I just don't know what to do for the best!)
 
Can I try to move this discussion onto the biggest problem I have in French -- I just cannot get my head round it and I don't know how best to deal with it. I need help.

I'm talking about the difference between tu and vous.

I just don't know what to do for the best!)
When I meet someone I start with vous, and wait for them to move to tu. This generally takes minutes, if not seconds. Then I follow.

I find that as I get more into my dotage shop assistants use tu anyway. I take this to be the French equivalent of Tesco ladies half my age calling me ‘love’ or ‘dear’ and offering to help me find the correct money while I am searching for my specs.

My main problem is seeing friends I haven’t met for a while. I automatically go to vous, then have to backtrack and repeat with tu, after a short gap while my brain dredges up the singular of the verb.
 
Can I try to move this discussion onto the biggest problem I have in French -- I just cannot get my head round it and I don't know how best to deal with it.

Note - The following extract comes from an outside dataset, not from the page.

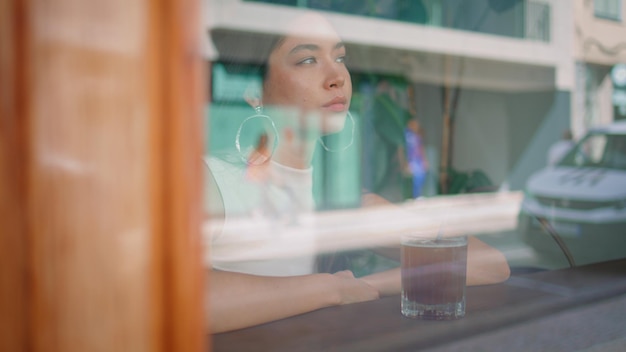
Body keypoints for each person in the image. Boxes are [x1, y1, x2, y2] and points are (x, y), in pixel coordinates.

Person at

I need help.

I'm talking about the difference between tu and vous.

(At first I used tu everywhere -- being a bit of a soixante-huitard. After a while I could see that this was really important to French people, like, majorly important in a way that no Brit can ever appreciate, and I didn't want to offend anyone, so I decided to use vous all the time. By this time I could speak French fine. Then, one day, in the middle of a conversation with a French woman, she just got up, exasperated and angry, she said effectively that she's upset that I'm using vous with her after all this time and . . . .

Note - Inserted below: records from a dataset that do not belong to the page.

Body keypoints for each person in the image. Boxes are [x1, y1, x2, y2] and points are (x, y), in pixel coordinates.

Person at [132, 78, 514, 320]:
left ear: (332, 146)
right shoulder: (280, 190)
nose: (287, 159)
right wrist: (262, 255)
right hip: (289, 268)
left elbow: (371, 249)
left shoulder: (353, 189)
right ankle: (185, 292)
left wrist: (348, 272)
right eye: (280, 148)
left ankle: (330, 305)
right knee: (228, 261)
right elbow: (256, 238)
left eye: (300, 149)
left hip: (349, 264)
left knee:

I just don't know what to do for the best!)
Has the old practice of tutoyer died out, where you agree to use tu? I found that younger folk use tu all the time for everyone in their age group There's a German equivalent dutzi or something like that, where you have a celebratory drink and agree to use du. As in French, conversations get awfully complicated when you visit a couple and you know one as du/tu and the other as Sie/vous.
 
Can I try to move this discussion onto the biggest problem I have in French -- I just cannot get my head round it and I don't know how best to deal with it. I need help.

I'm talking about the difference between tu and vous.

(At first I used tu everywhere -- being a bit of a soixante-huitard. After a while I could see that this was really important to French people, like, majorly important in a way that no Brit can ever appreciate, and I didn't want to offend anyone, so I decided to use vous all the time. By this time I could speak French fine. Then, one day, in the middle of a conversation with a French woman, she just got up, exasperated and angry, she said effectively that she's upset that I'm using vous with her after all this time and . . . .

I just don't know what to do for the best!)
Speak english loudly. It's a far better language, tell her. And then give her some mdma to help her chill out.
 
We usually say tu to colleagues at work, and obviously to kids. I’d never say tu to the headmaster, but she is the only person at school I vouvoie.
I will say tu to my children’s friends, even if I don’t know them.
Kids say vous to their teachers of course.
I use vous for my in-laws – just a matter of respect, but oddly, I say tu to my wife’s uncles and aunts.
A real can of worms this.
 
So I first noticed how complicated it is when my French got to the level where I could follow a film. There was this tough gangster who was arrested by some tough policemen who were slapping him and yelling at him and the criminal kept his cool completely until . . . one of the cops used tu. And he exploded . . . "who said you could use tu with me?"

And then shortly after I heard a radio interview of some famous singer who was on the barricades in May 68, and she said in passing in the interview "je tutoie tout le monde" The interviewer responded with an astonished voice "même un archevêque?" And she thought for a second and replied "non, pas un archevêque!"

This is just crazy stuff. Incomprehensible for a Brit.